Most Scientists Can't Replicate Studies by Their Peers

Science is facing a "reproducibility crisis" where more than two-thirds of researchers have tried and failed to reproduce another scientist's experiments.

http://www.bbc.com/news/science-environment-39054778

" According to a survey published in the journal Nature last summer, more than 70% of researchers have tried and failed to reproduce another scientist's experiments.

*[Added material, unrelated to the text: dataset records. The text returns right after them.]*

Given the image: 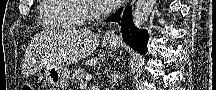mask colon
I'll use <instances>...</instances> for the list:
<instances>
[{"label": "colon", "mask_w": 216, "mask_h": 90, "mask_svg": "<svg viewBox=\"0 0 216 90\" xmlns=\"http://www.w3.org/2000/svg\"><path fill=\"white\" fill-rule=\"evenodd\" d=\"M22 90H34V88L31 85H24Z\"/></svg>", "instance_id": "5ec220e1"}]
</instances>
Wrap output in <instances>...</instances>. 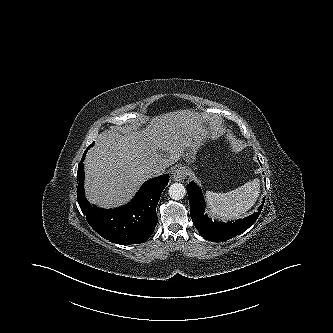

"What we see in the published literature is a highly curated version of what's actually happened,"
 
There are several threads where we've discussed this. Can find them in search.
I've read several. I guess I haven't seen any counter claims from the scientific community as to whether this is alarming to them or not. Seems to me that a serious scientist would take this reported phenomena, dare I say, seriously.
 
This problem has a lot of implications. People should not believe something just because a so called scientists claims it is true. But those of us who have an interest in the paranormal know that mainstream science has not been reliable on that subject. Other related problems are: 1) poor and misleading science journalism, 2) "scientific journals" with no quality standards, as well as 3) scientific consensus when scientists either forget, don't realize, or don't care that the "consensus" is based on inadequate evidence - this happens more often than you think in obscure fields - not just the well known areas of global warming, nutrition, evolution, naturalism etc.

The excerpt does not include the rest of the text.